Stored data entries
****************************************

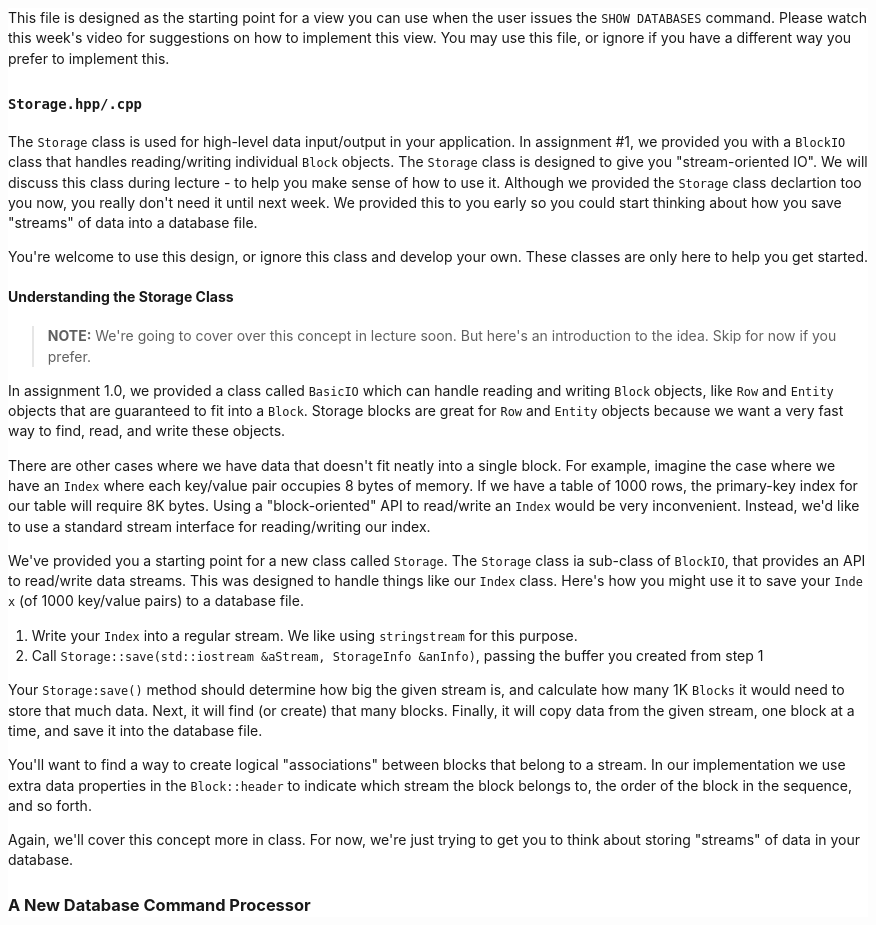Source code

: This file is designed as the starting point for a view you can use when the user issues the `SHOW DATABASES` command. Please watch this week's video for suggestions on how to implement this view.  You may use this file, or ignore if you have a different way you prefer to implement this.

### `Storage.hpp/.cpp` 

The `Storage` class is used for high-level data input/output in your application. In assignment #1, we provided you with a `BlockIO` class that handles reading/writing individual `Block` objects. The `Storage` class is designed to give you "stream-oriented IO".  We will discuss this class during lecture - to help you make sense of how to use it.  Although we provided the `Storage` class declartion too you now, you really don't need it until next week.  We provided this to you early so you could start thinking about how you save "streams" of data into a database file. 

You're welcome to use this design, or ignore this class and develop your own.  These classes are only here to help you get started.

#### Understanding the Storage Class

> **NOTE:** We're going to cover over this concept in lecture soon. But here's an introduction to the idea. Skip for now if you prefer.

In assignment 1.0, we provided a class called `BasicIO` which can handle reading and writing `Block` objects, like `Row` and `Entity` objects that are guaranteed to fit into a `Block`. Storage blocks are great for `Row` and `Entity` objects because we want a very fast way to find, read, and write these objects. 

There are other cases where we have data that doesn't fit neatly into a single block. For example, imagine the case where we have an `Index` where each key/value pair occupies 8 bytes of memory. If we have a table of 1000 rows, the primary-key index for our table will require 8K bytes. Using a "block-oriented" API to read/write an `Index` would be very inconvenient. Instead, we'd like to use a standard stream interface for reading/writing our index.

We've provided you a starting point for a new class called `Storage`. The `Storage` class ia sub-class of `BlockIO`, that provides an API to read/write data streams. This was designed to handle things like our `Index` class. Here's how you might use it to save your `Index` (of 1000 key/value pairs) to a database file.

1. Write your `Index` into a regular stream. We like using `stringstream` for this purpose.
2. Call `Storage::save(std::iostream &aStream, StorageInfo &anInfo)`, passing the buffer you created from step 1

Your `Storage:save()` method should determine how big the given stream is, and calculate how many 1K `Blocks` it would need to store that much data.  Next, it will find (or create) that many blocks. Finally, it will copy data from the given stream, one block at a time, and save it into the database file. 

You'll want to find a way to create logical "associations" between blocks that belong to a stream.  In our implementation we use extra data properties in the `Block::header` to indicate which stream the block belongs to, the order of the block in the sequence, and so forth.

Again, we'll cover this concept more in class. For now, we're just trying to get you to think about storing "streams" of data in your database.


### A New Database Command Processor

****************************************

Directive: Render every nonblank line of the data above as a Markdown table with a row number in a column headed "No." and the line itself in a column headed "Text". Omit the pictures.

Response area:
| No. | Text |
|---|---|
| 1 | Source code |
| 2 | : This file is designed as the starting point for a view you can use when the user issues the `SHOW DATABASES` command. Please watch this week's video for suggestions on how to implement this view.  You may use this file, or ignore if you have a different way you prefer to implement this. |
| 3 | ### `Storage.hpp/.cpp`  |
| 4 | The `Storage` class is used for high-level data input/output in your application. In assignment #1, we provided you with a `BlockIO` class that handles reading/writing individual `Block` objects. The `Storage` class is designed to give you "stream-oriented IO".  We will discuss this class during lecture - to help you make sense of how to use it.  Although we provided the `Storage` class declartion too you now, you really don't need it until next week.  We provided this to you early so you could start thinking about how you save "streams" of data into a database file.  |
| 5 | You're welcome to use this design, or ignore this class and develop your own.  These classes are only here to help you get started. |
| 6 | #### Understanding the Storage Class |
| 7 | > **NOTE:** We're going to cover over this concept in lecture soon. But here's an introduction to the idea. Skip for now if you prefer. |
| 8 | In assignment 1.0, we provided a class called `BasicIO` which can handle reading and writing `Block` objects, like `Row` and `Entity` objects that are guaranteed to fit into a `Block`. Storage blocks are great for `Row` and `Entity` objects because we want a very fast way to find, read, and write these objects.  |
| 9 | There are other cases where we have data that doesn't fit neatly into a single block. For example, imagine the case where we have an `Index` where each key/value pair occupies 8 bytes of memory. If we have a table of 1000 rows, the primary-key index for our table will require 8K bytes. Using a "block-oriented" API to read/write an `Index` would be very inconvenient. Instead, we'd like to use a standard stream interface for reading/writing our index. |
| 10 | We've provided you a starting point for a new class called `Storage`. The `Storage` class ia sub-class of `BlockIO`, that provides an API to read/write data streams. This was designed to handle things like our `Index` class. Here's how you might use it to save your `Index` (of 1000 key/value pairs) to a database file. |
| 11 | 1. Write your `Index` into a regular stream. We like using `stringstream` for this purpose. |
| 12 | 2. Call `Storage::save(std::iostream &aStream, StorageInfo &anInfo)`, passing the buffer you created from step 1 |
| 13 | Your `Storage:save()` method should determine how big the given stream is, and calculate how many 1K `Blocks` it would need to store that much data.  Next, it will find (or create) that many blocks. Finally, it will copy data from the given stream, one block at a time, and save it into the database file.  |
| 14 | You'll want to find a way to create logical "associations" between blocks that belong to a stream.  In our implementation we use extra data properties in the `Block::header` to indicate which stream the block belongs to, the order of the block in the sequence, and so forth. |
| 15 | Again, we'll cover this concept more in class. For now, we're just trying to get you to think about storing "streams" of data in your database. |
| 16 | ### A New Database Command Processor |